Vulcanizing activators are additives used to support vulcanization. Generally, vulcanizing activators include both an inorganic and organic component. Zinc oxide is the most widely used inorganic vulcanization activator. Various organic vulcanization activators are commonly used including stearic acid, palmitic acid, lauric acid, and zinc salts of each of the foregoing.

Vulcanization inhibitors are used to control the vulcanization process and generally retard or inhibit vulcanization until the desired time and/or temperature is reached. Common vulcanization inhibitors include, but are not limited to, PVI (cyclohexylthiophthalmide) from Santogard.

Vulcanizing inhibitors and anti-scorching agents are known in the art and can be selected by one skilled in the art based on the vulcanizate properties desired.
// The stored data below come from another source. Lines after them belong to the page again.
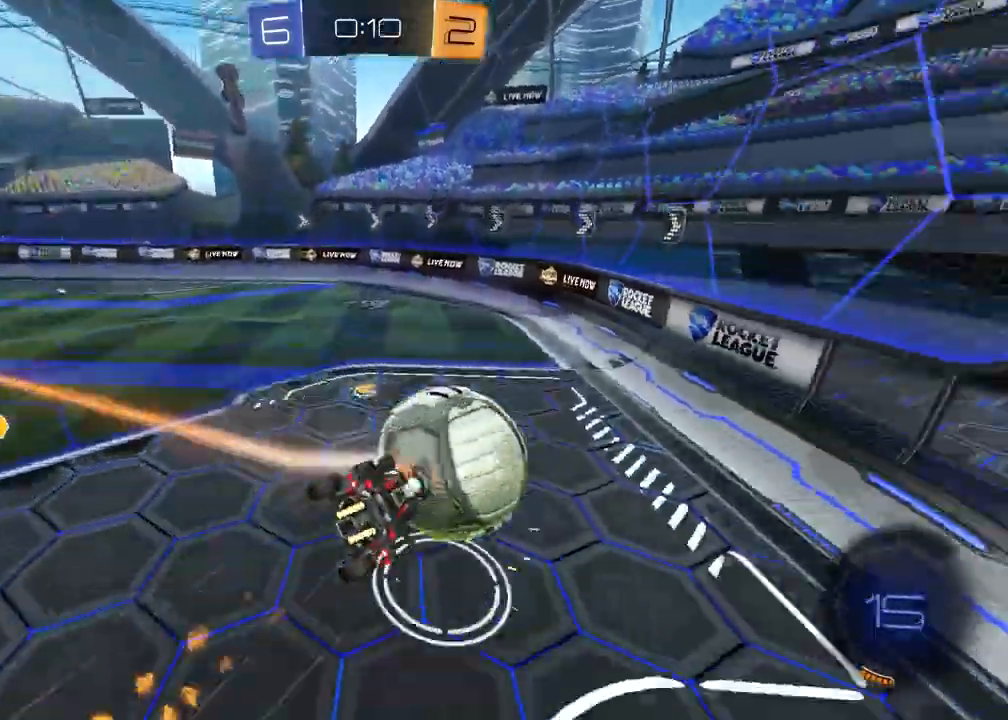
{"buttons": ["R2"], "left_stick": "down-left", "right_stick": "center", "events": [[50, "left_stick", "down"], [200, "left_stick", "down-right"], [217, "SQUARE", "down"], [467, "SQUARE", "up"], [500, "left_stick", "down-left"]]}
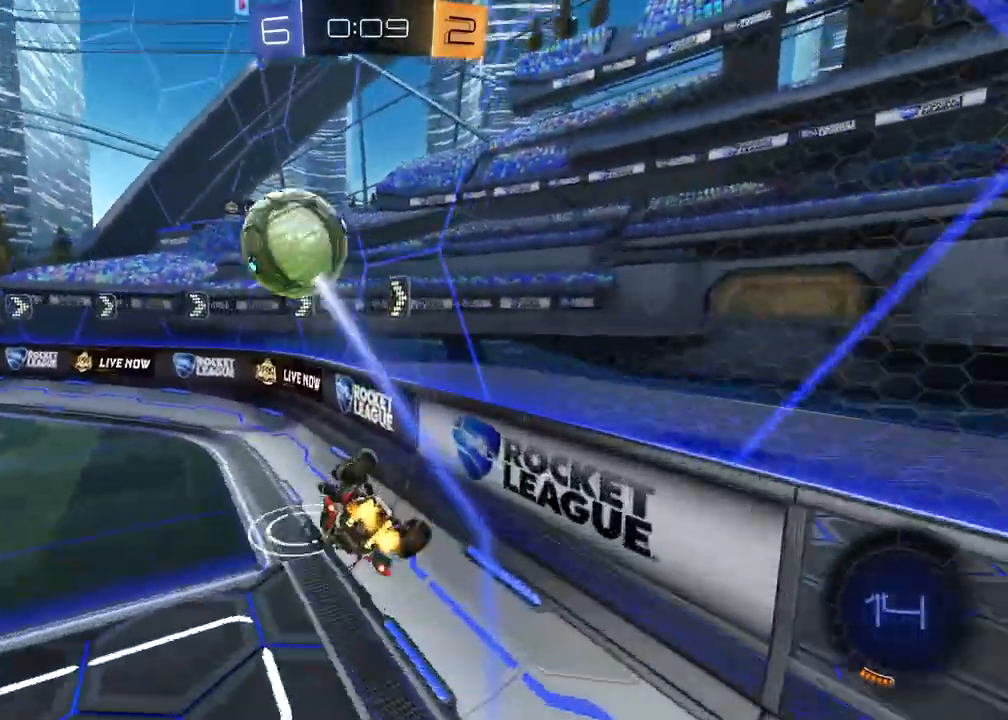
{"buttons": ["R1", "R2"], "left_stick": "center", "right_stick": "center", "events": [[83, "left_stick", "center"], [133, "left_stick", "right"], [233, "R1", "down"], [300, "left_stick", "up-right"], [483, "left_stick", "center"]]}
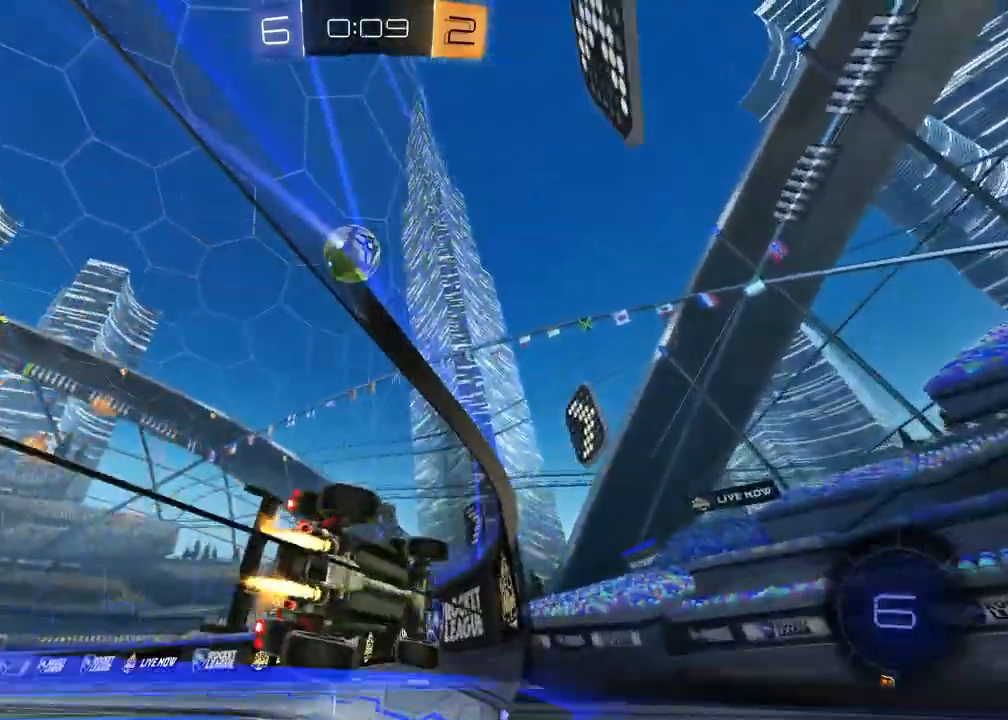
{"buttons": ["R2"], "left_stick": "right", "right_stick": "center", "events": [[83, "R1", "up"], [283, "left_stick", "right"]]}
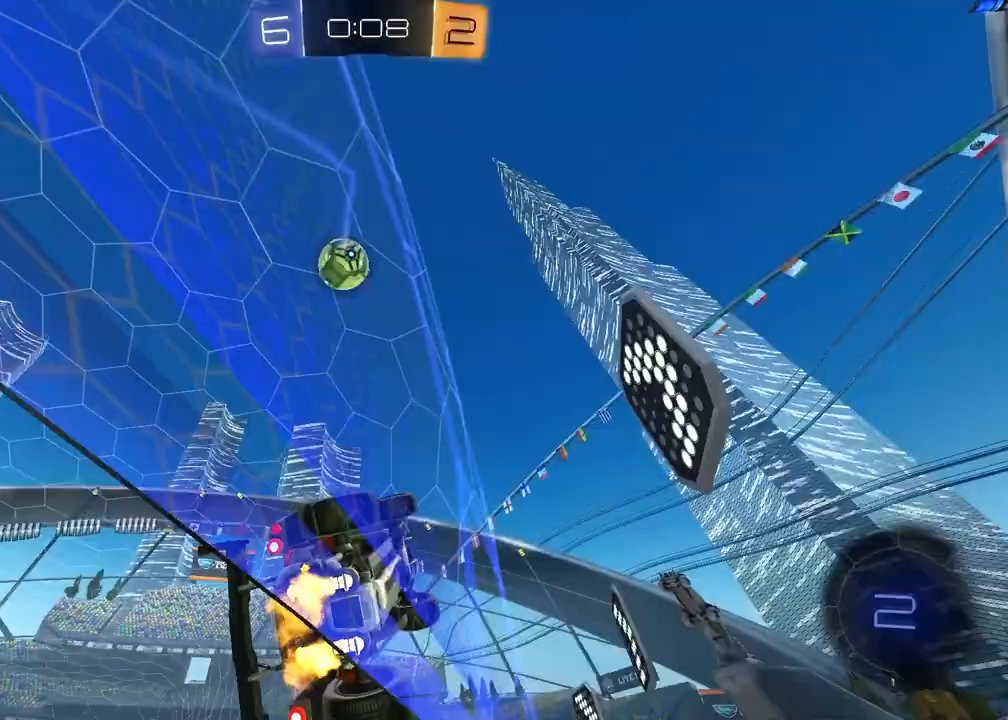
{"buttons": ["SQUARE", "R2"], "left_stick": "down-left", "right_stick": "center", "events": [[117, "left_stick", "center"], [133, "R1", "down"], [200, "R1", "up"], [300, "left_stick", "down-left"], [467, "SQUARE", "down"]]}
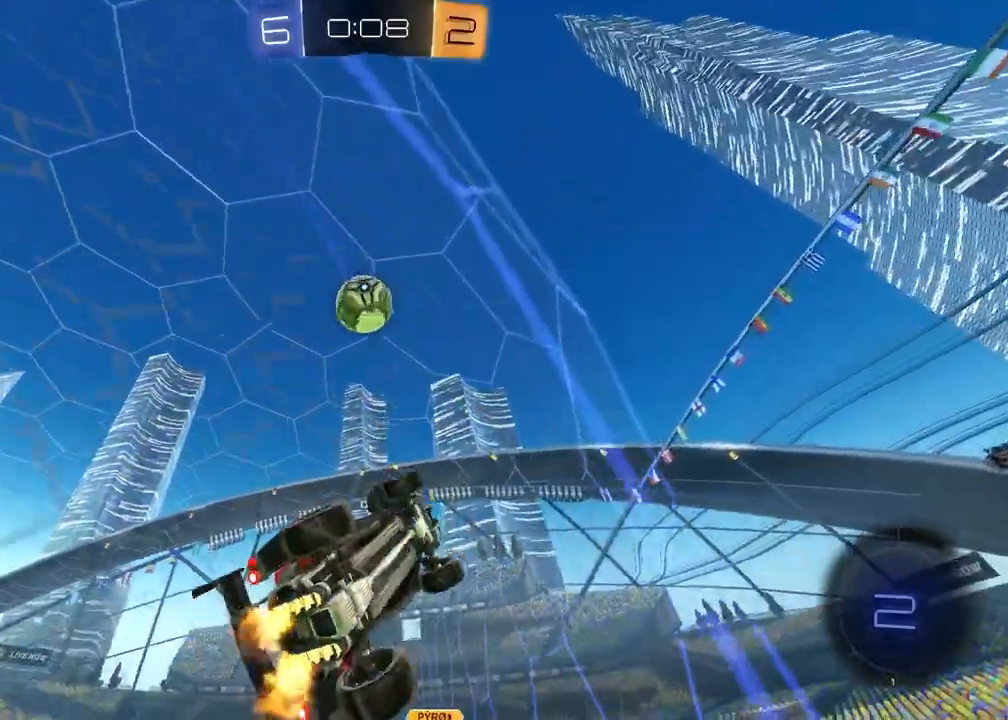
{"buttons": ["R2"], "left_stick": "center", "right_stick": "center", "events": [[117, "R1", "down"], [200, "left_stick", "down-right"], [300, "SQUARE", "up"], [317, "left_stick", "center"], [417, "R1", "up"]]}
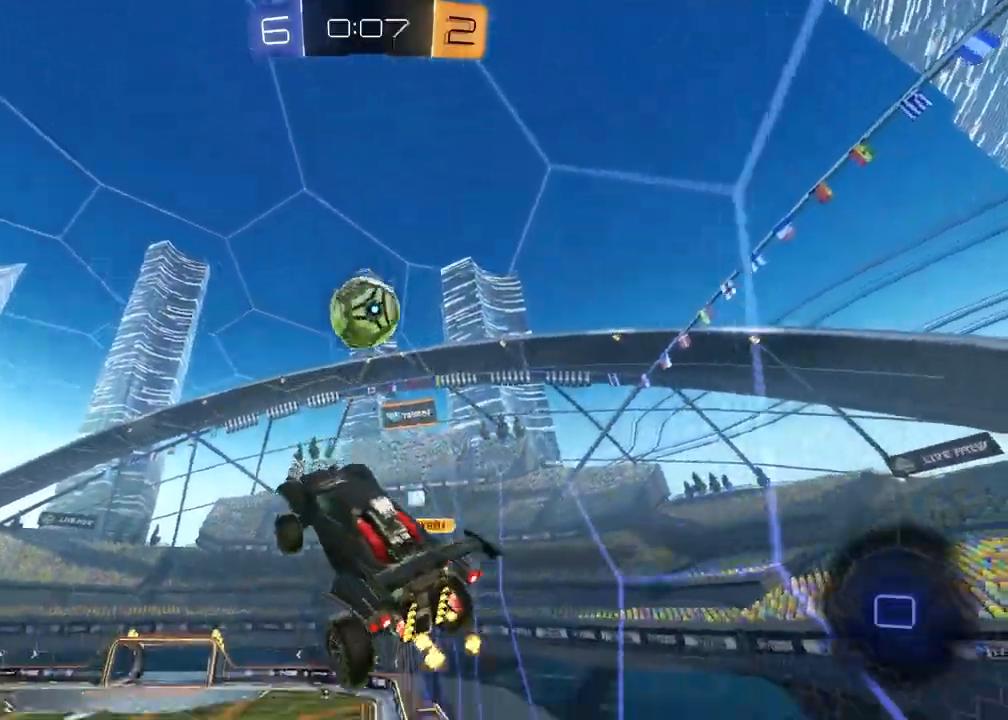
{"buttons": ["R2"], "left_stick": "up-left", "right_stick": "center", "events": [[183, "left_stick", "up"], [217, "L1", "down"], [367, "R2", "up"], [433, "R2", "down"], [450, "L1", "up"], [483, "left_stick", "up-left"]]}
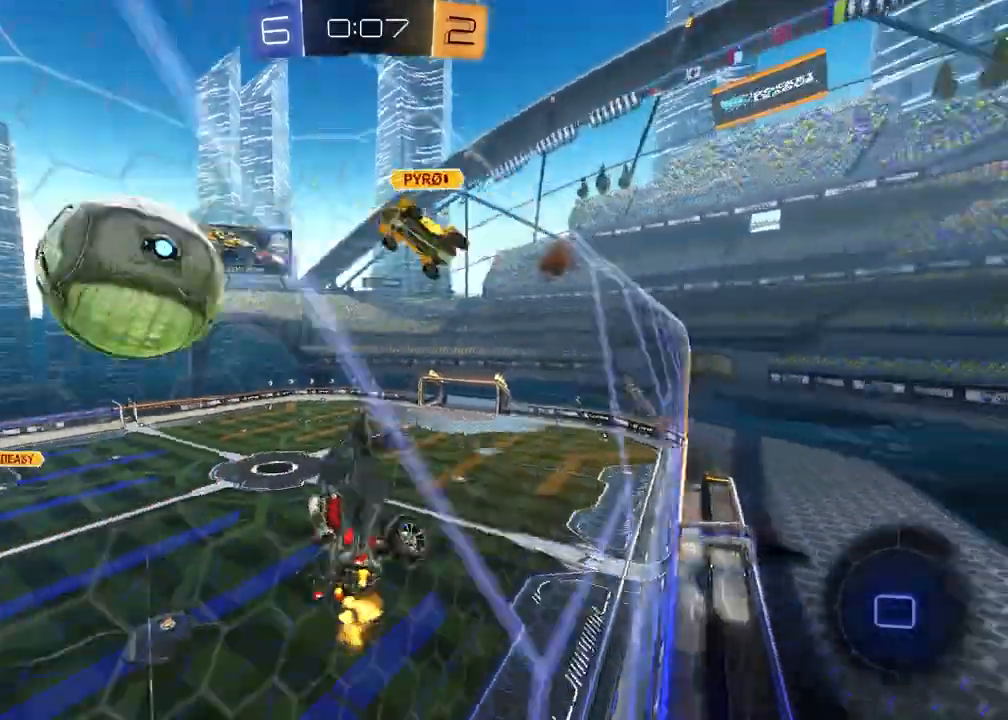
{"buttons": ["R2"], "left_stick": "up-left", "right_stick": "center", "events": []}
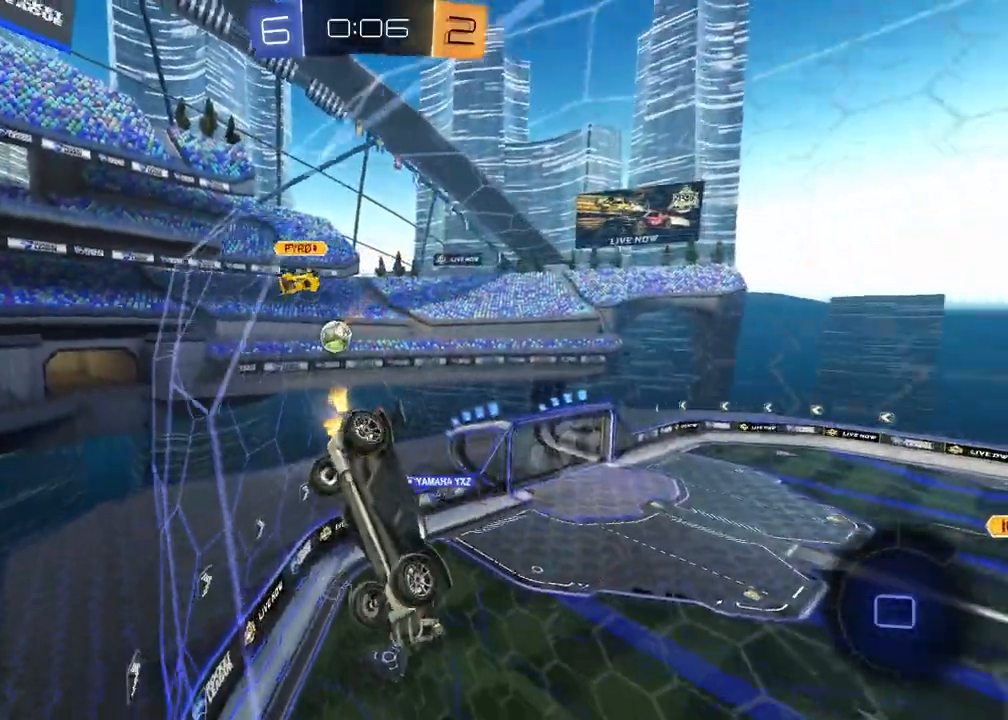
{"buttons": ["R2"], "left_stick": "left", "right_stick": "center", "events": [[83, "left_stick", "left"]]}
[0040] For a general disclosure of suitable curing agents and other components used in curing, e.g., vulcanizing inhibitor and anti-scorching agents, one can refer to Kirk-Othmer, Encyclopedia of Chemical Technology, 3rd ed., Wiley Interscience, N.Y. 1982, Vol. 20, pp. 365 to 468, particularly Vulcanization Agents and Auxiliary Materials, pp. 390 to 402, or

Vulcanization by A. Y. Coran, Encyclopedia of Polymer Science and Engineering, Second Edition (1989 John Wiley & Sons, Inc.), both of which are incorporated herein by reference.

Other Components of Adhesive Composition

[0041] Other ingredients that may be employed in the rubber compositions of certain embodiments of the first-fourth embodiments disclosed herein are well known to those of skill in the art and include oils (processing and extender), waxes, processing aids, antioxidants, tackifying resins, reinforcing resins, peptizers, and one or more additional rubbers.

[0042] Various types of processing and extender oils may be utilized, including, but not limited to aromatic, naphthenic, and low PCA oils. Suitable low PCA oils include those having a polycyclic aromatic content of less than 3 percent by weight as determined by the IP346 method. Procedures for the IP346 method may be found in Standard Methods for Analysis & Testing of Petroleum and Related Products and British Standard 2000 Parts, 2003, 62nd edition, published by the Institute of Petroleum, United Kingdom. Suitable low PCA oils include mild extraction solvates (MES), treated distillate aromatic extracts (TDAE), TRAE, and heavy naphthenics. Suitable MES oils are available commercially as CATENEX SNR from SHELL, PROREX 15, and FLEXON 683 from EXXONMOBIL, VIVATEC 200 from BP, PLAXOLENE MS from TOTAL FINA ELF, TUDALEN 4160/4225 from DAHLEKE, MES-H from REPSOL, MES from Z8, and OLIO MES S201 from AGIP. Suitable TDAE oils are available as TYREX 20 from EXXONMOBIL, VIVATEC 500, VIVATEC 180, and ENERTHENE 1849 from BP, and EXTENSOIL 1996 from REPSOL. Suitable heavy naphthenic oils are available as

SHELLFLEX 794, ERGON BLACK OIL, ERGON H2000, CROSS C2000, CROSS C2400, and SAN JOAQUIN 2000L. Suitable low PCA oils also include various plant-sourced oils such as can be harvested from vegetables, nuts, and seeds. Non-limiting examples include, but are not limited to, soy or soybean oil, sunflower oil, safflower oil, corn oil, linseed oil, cotton seed oil, rapeseed oil, cashew oil, sesame oil, camellia oil, jojoba oil, macadamia nut oil, coconut oil, and palm oil. The foregoing processing oils can also be used as an extender oil, i.e., to prepare an oil- extended polymer or copolymer.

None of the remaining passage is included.